Benny Morris on Why He’s Written His Last Word on the Israel-Arab Conflict | Haaretz

Benny Morris

After 30 years, he’s giving up. “This is the last book I will write about the Israeli-Palestinian conflict,” declares historian Benny Morris, sitting on the balcony of his home, overlooking distant lush hilltops covered with cypresses and pines. A pioneer in researching the Israeli-Palestinian conflict and one of the most prominent Israeli historians of his generation, he has had his fill of the exhausting and bloody cycle that he has documented for the past three decades. “The decades of studying the conflict, which led to nine books, left me with a feeling of deep despair. I’ve done all I can,” he says. “I’ve written enough about a conflict that has no solution, mainly due to the Palestinians’ consistent rejection of a solution of two states for two peoples.”

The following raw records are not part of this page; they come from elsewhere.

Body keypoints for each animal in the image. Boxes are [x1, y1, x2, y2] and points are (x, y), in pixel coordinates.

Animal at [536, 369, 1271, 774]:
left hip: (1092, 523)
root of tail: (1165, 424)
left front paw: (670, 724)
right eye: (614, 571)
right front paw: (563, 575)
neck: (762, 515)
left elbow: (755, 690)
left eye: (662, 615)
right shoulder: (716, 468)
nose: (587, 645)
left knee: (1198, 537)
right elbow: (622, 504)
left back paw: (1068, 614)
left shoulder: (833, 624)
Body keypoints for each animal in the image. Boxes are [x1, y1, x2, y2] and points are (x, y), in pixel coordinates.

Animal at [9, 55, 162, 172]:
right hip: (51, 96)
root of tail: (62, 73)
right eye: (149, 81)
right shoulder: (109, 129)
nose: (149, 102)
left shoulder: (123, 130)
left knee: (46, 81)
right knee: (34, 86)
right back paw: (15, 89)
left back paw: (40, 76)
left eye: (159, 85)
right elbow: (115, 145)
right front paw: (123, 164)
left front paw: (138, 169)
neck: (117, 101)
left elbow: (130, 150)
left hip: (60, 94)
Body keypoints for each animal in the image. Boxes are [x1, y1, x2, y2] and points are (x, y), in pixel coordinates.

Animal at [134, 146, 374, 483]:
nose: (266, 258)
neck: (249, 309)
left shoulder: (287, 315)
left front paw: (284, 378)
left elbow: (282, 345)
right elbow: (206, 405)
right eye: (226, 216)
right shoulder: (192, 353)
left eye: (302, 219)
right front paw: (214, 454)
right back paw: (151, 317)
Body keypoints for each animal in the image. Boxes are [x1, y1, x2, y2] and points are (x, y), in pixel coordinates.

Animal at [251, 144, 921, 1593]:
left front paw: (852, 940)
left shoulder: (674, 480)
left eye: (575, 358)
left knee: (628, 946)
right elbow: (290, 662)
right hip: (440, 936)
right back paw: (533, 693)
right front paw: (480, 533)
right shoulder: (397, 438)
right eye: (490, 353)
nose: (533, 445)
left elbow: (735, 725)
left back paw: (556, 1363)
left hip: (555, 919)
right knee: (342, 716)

This weary feeling about the bitter encounter between the two sparring peoples is given profound expression in the new Hebrew edition of his book, “One State, Two States: Resolving the Israel/Palestine Conflict” (first published in English in 2009). In the book, Morris describes for what he says is the last time another chapter in the history of relations between Israel and the Palestinians. Given the circumstances, he concludes his research with an incisive political essay that could be read as an indictment. “It’s a historical essay that has a political purpose and a political explanation,” he admits. “My aim is to open readers’ eyes to the truth. The objective is to expose the goals of the Palestinian national movement to extinguish the Jewish national project and to inherit all of Palestine for the Arabs and Islam.”